The think is that stackoverflow is a great resource and even when it is true that English is the standard language in software, it is also true that a lot of developers living in non-english speaking countries don't domain the language, this is specially true if they are teenagers.

> , this is specially true if they are teenagers.

Good point. Many on here talk about how they got started programming when they were 12 or whatever; I don't know how fast kids learn a foreign language like English these days, but it will certainly vary by country, and for them to have more resources in their own tongue could make programming much more approachable.

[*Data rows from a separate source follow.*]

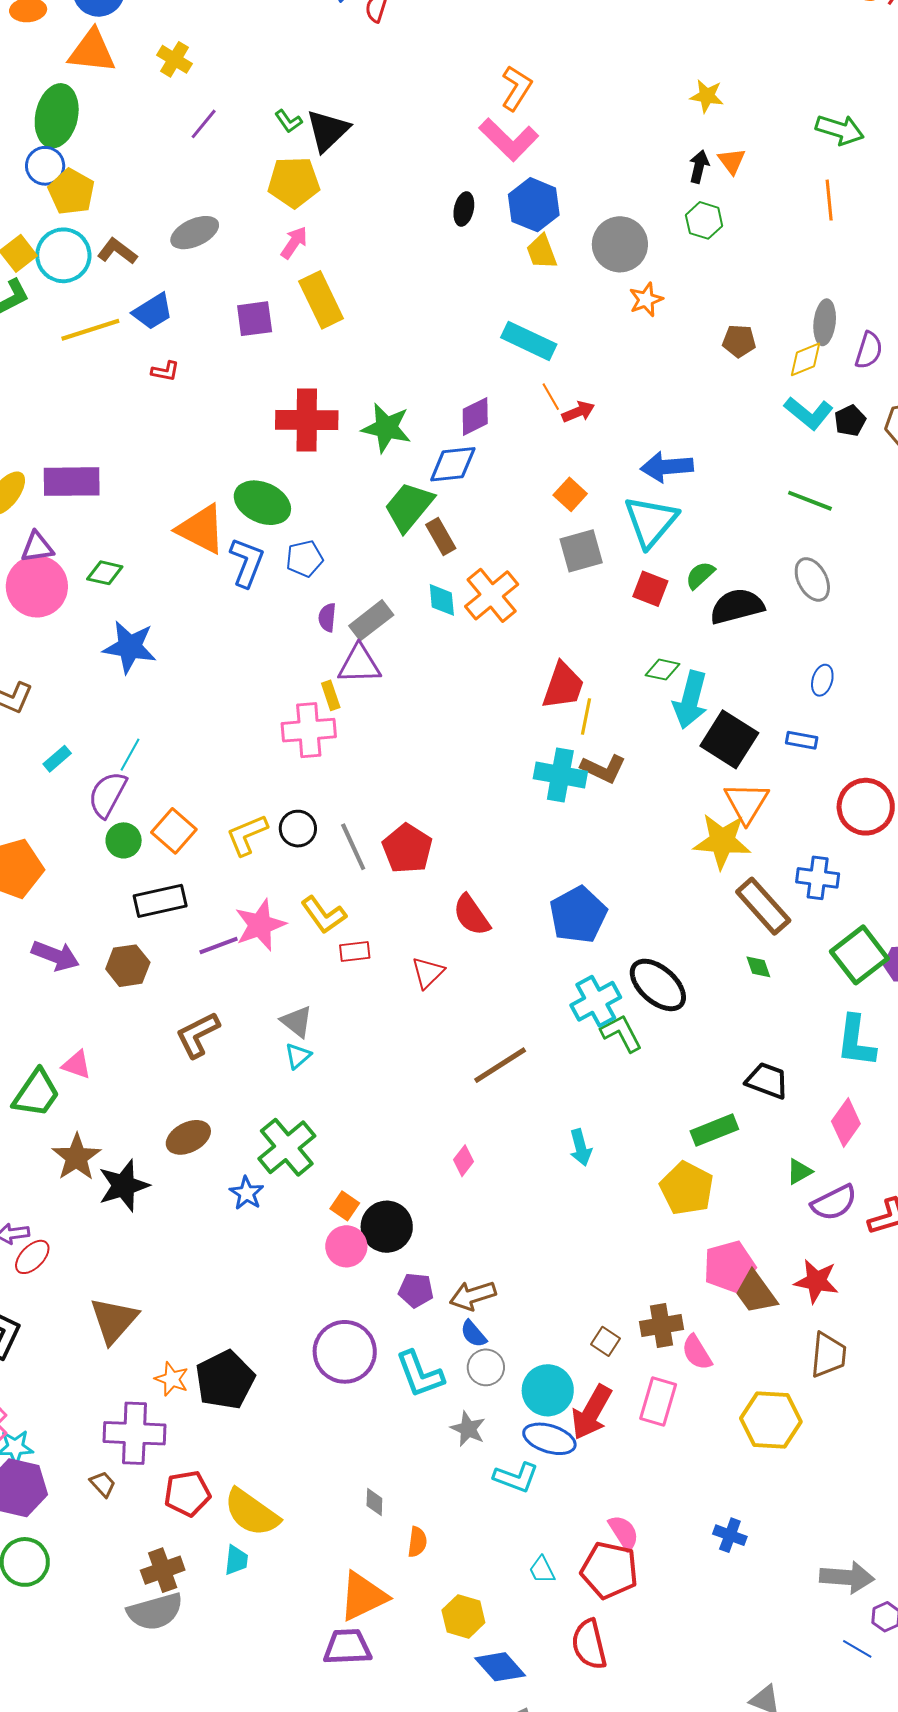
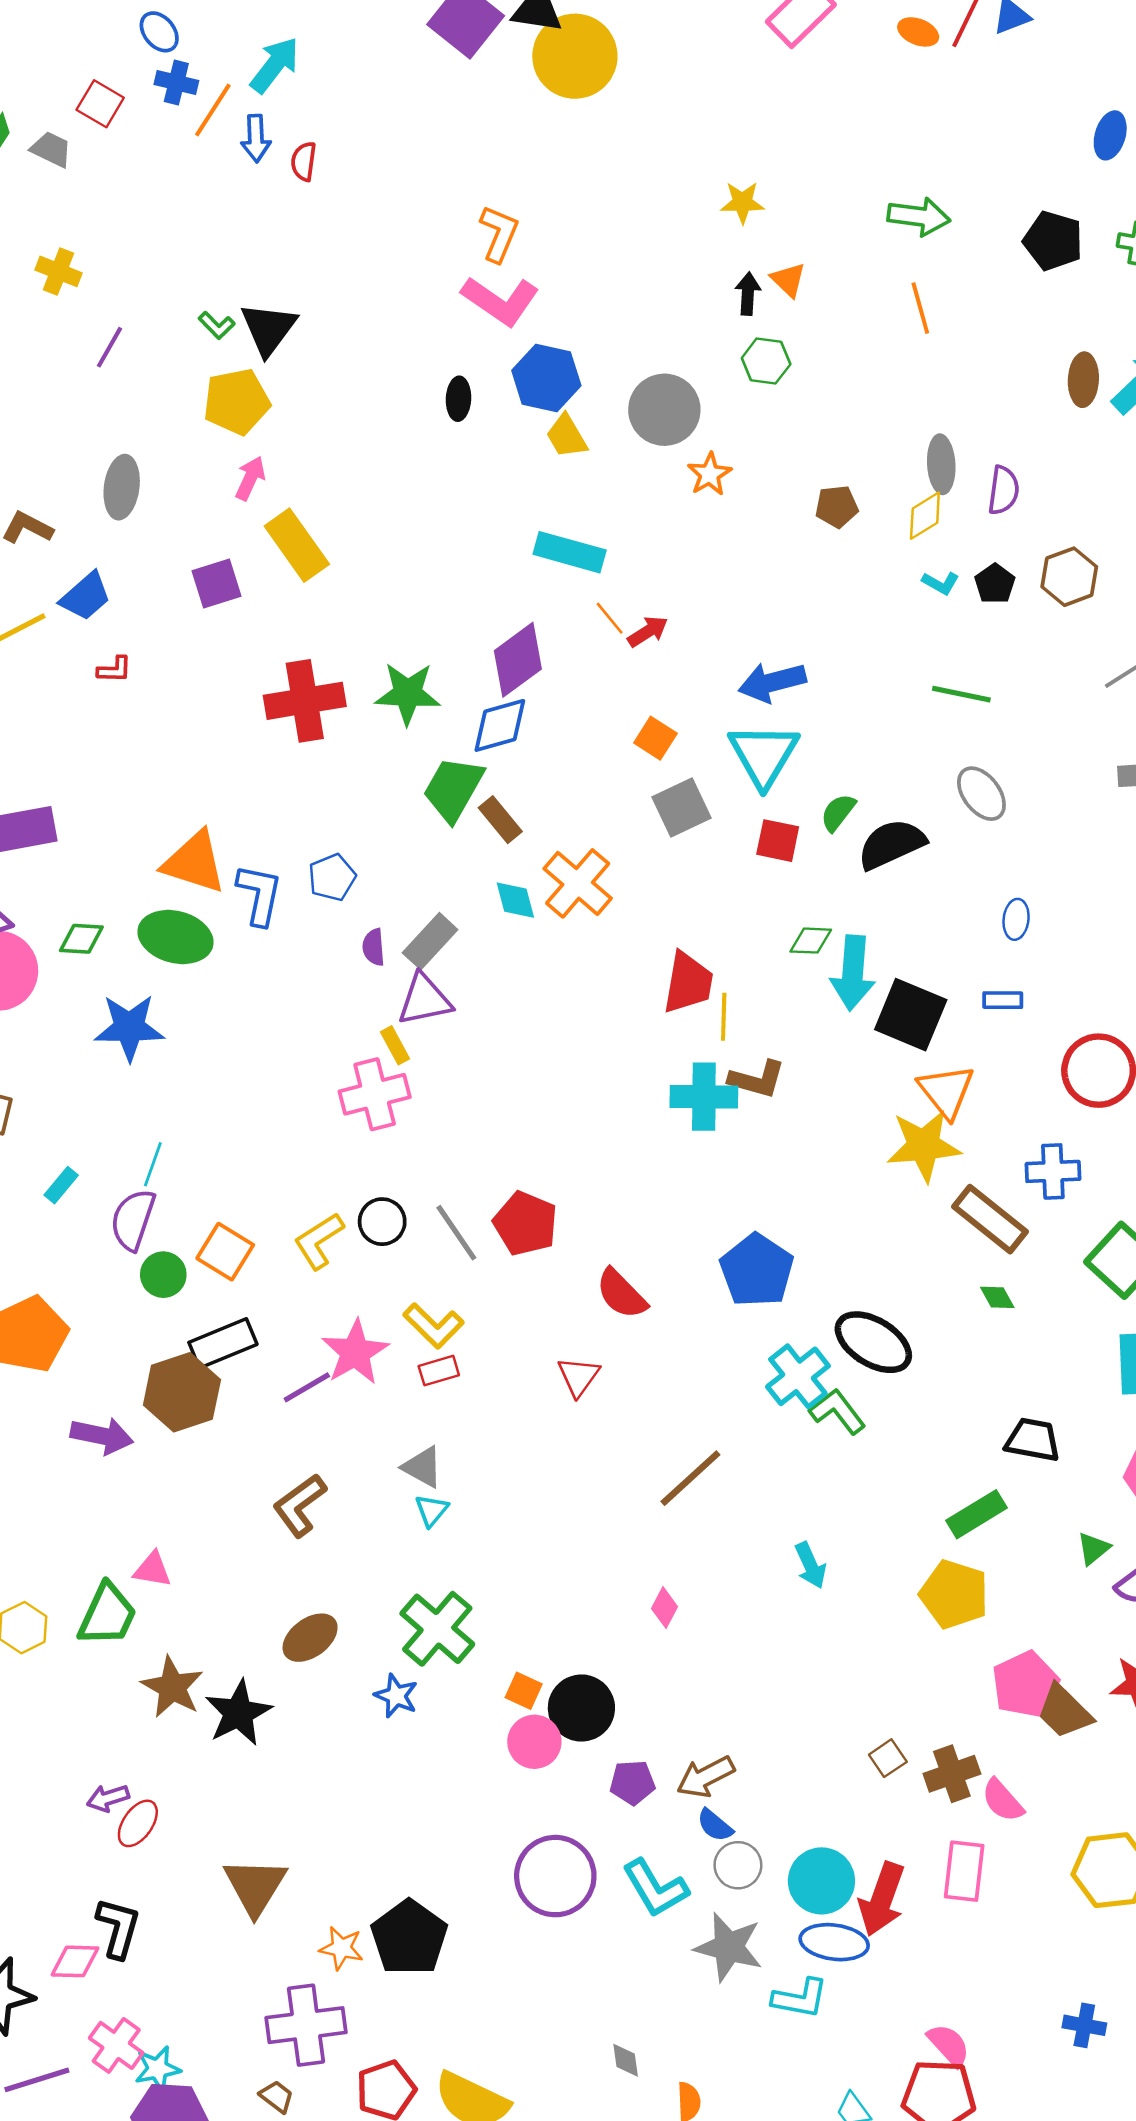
gray ellipse: (195, 233) -> (122, 487), turned -48
cyan L-shape: (809, 413) -> (941, 583), size x0.6
purple diamond: (475, 416) -> (518, 660), size x1.4
green ellipse: (262, 503) -> (176, 937), moved
red rectangle: (355, 952) -> (439, 1371), moved
brown hexagon: (128, 966) -> (182, 1392), moved, size x1.4
brown square: (605, 1341) -> (888, 1758), moved, turned 32
gray star: (468, 1429) -> (729, 1947), size x1.5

The majority of SQL injection vulnerabilities found by searching for unsanitized input at GitHub is by Portugese or Spanish users, especially in PHP. I am not trying to generalize, but it seems to me that a StackOverflow in Portugese perhaps is not such a bad idea.
Any source for this statement? I ask this because Portugal has a population of 10.5 million people while Brazil has 201 million people and both have Portuguese as the official language.
I am sorry, I was unclear: The code seems to be often commented in Portugese or Spanish, I do not know which specific country they are from.

My statement may seem false if you only inspect the first pages. Though I seem to remember that the majority of the exploitable repositories were in fact Portugese or Spanish.

Source: https://github.com/search?q=mysql+%24_GET&type=Code&ref=sear...

How does one search for unsanitized input on GitHub?
I've seen people post technical questions on Facebook groups like "Jquery Brasil" (sic), by describing the problem/error and attaching an screenshot of the source code.

So, yeah, there's a lot of potential for this.

FYI, Brasil is how you spell Brazil in Portuguese.

"I am from Brazil." // "Sou do Brasil."

More fun fact, it's pronounced brah-zew like you're saying eww gross.

Thanks, but what I meant with the "sic" was that jQuery was written as "Jquery".
I wonder why they made it into a totally separate site. I think it would be nice if it could share the same favourite tags as the english version or if I could browse both languages in a single page.
Weird there's no number for Russia on the map. I thought SO scores a lot of Russian visitors (many of whom satisfy those two criteria).
According to [1] and [2] Russian is still behind some other languages, i.e. Hindi, German and French. Seems that number of visitors is just one of the signals taken into account and not the main one.

[1] http://www.alexa.com/siteinfo/stackoverflow.com

[2] https://www.quantcast.com/stackoverflow.com

The map was just for Portuguese-speaking countries.
Ah, that explains it! Thanks.
Please forgive me, I just have to.

BR? BR? BR? gibe moni plos.

muito bom!
Many are saying that this is a bad idea and ending their comment with "and I say this as a non-native English speaker", but since you had to explicitly tell us this fact, you are not the kind of person who needs any kind of non-English SO or whatever! If your English is good enough to be (at times) indistinguishable from a native speaker, you are in as good a position as any native English speaker, on the Internet.

Maybe you are in a position to have more sympathy with people who can't speak English, since you used to be in that same boat. But it's not as if having an English-only programming community is of any detriment to you, personally.